Text passage:
- - - -

The Florida-based Aliya Growth Fund claims that the Lehners failed to disclose two dozen loans totaling $21 million at the time of their loan application with the firm. The loan amounts ranged between $24,339 and $3.6 million.

“To induce AGF to make the AGF Loan, Defendant made several material representations to AGF, which have since been determined to be false and fraudulent,” Aliya’s lawyers wrote in the court filing.

AGF is also seeking a monetary settlement tied to repayment of legal fees with interest in addition to full repayment of their loan to the Lehners.

In a separate court filing, American Express is seeking full repayment of more than $95,000 in charges made by the Lehners.

American Express claims the Lehners made 13 charges totaling $95,319.96 after the couple hired a bankruptcy lawyer on Dec. 7.

Those expenses included five charges totaling $45,406.25 at Las Vegas-based Aquatic Treasures, $15,029 at Top Shelf Aquatics in Florida and three charges totaling $11,490 at Farmer Direct Meats in Canada.

Because the charges were said to be made after the Lehners hired legal help tied to bankruptcy proceedings, American Express is requesting that the amount owed is not discharged during court proceedings.

“The Defendants incurred a portion of the balance of the Account in the amount of $95,319.96 through false pretenses, a false representation, or actual fraud,” American Express’ lawyers wrote in the court filing.

- - - -

Dataset excerpt:

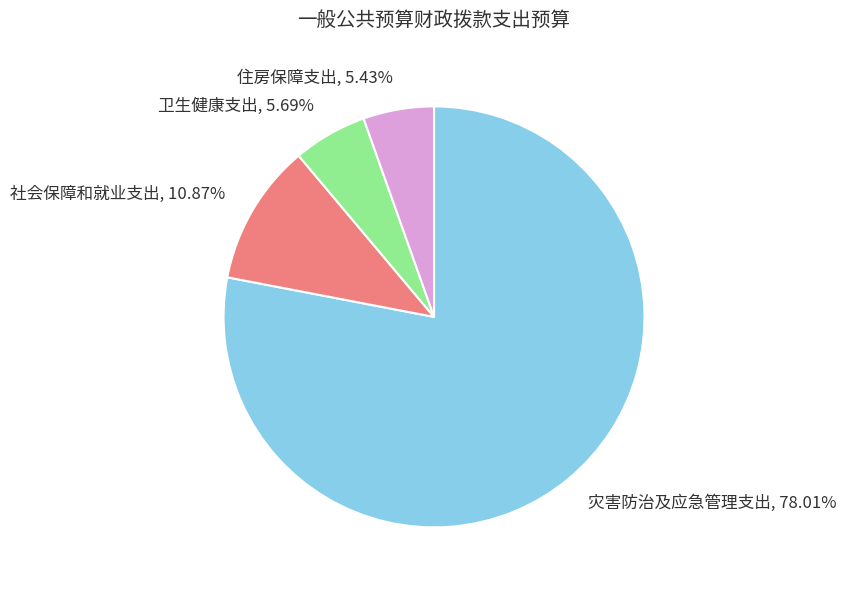

To the nearest percent, what is the difference between the largest and smallest slice percentages?

73%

- - - -

Directions:
- 1) Decide whether each statement agrees with the lawsuit article, answering yes or no and quoting the words of the article that settle it: (a) the loans the Lehners allegedly failed to disclose totaled $21 million; (b) Top Shelf Aquatics is based in Las Vegas; (c) AGF wants legal fees repaid as well as its loan.
- 2) Rewrite the stretch of the lawsuit article from "The Florida-based Aliya" through "by the Lehners.", putting "Lehner family" in place of "Lehners".
The listing is separate material and is unrelated to the lawsuit article.

Numbered answers:
- 1)
(a) Yes: "two dozen loans totaling $21 million"
(b) No: "$15,029 at Top Shelf Aquatics in Florida"
(c) Yes: "repayment of legal fees with interest in addition to full repayment of their loan"

- 2)
The Florida-based Aliya Growth Fund claims that the Lehner family failed to disclose two dozen loans totaling $21 million at the time of their loan application with the firm. The loan amounts ranged between $24,339 and $3.6 million.

“To induce AGF to make the AGF Loan, Defendant made several material representations to AGF, which have since been determined to be false and fraudulent,” Aliya’s lawyers wrote in the court filing.

AGF is also seeking a monetary settlement tied to repayment of legal fees with interest in addition to full repayment of their loan to the Lehner family.

In a separate court filing, American Express is seeking full repayment of more than $95,000 in charges made by the Lehner family.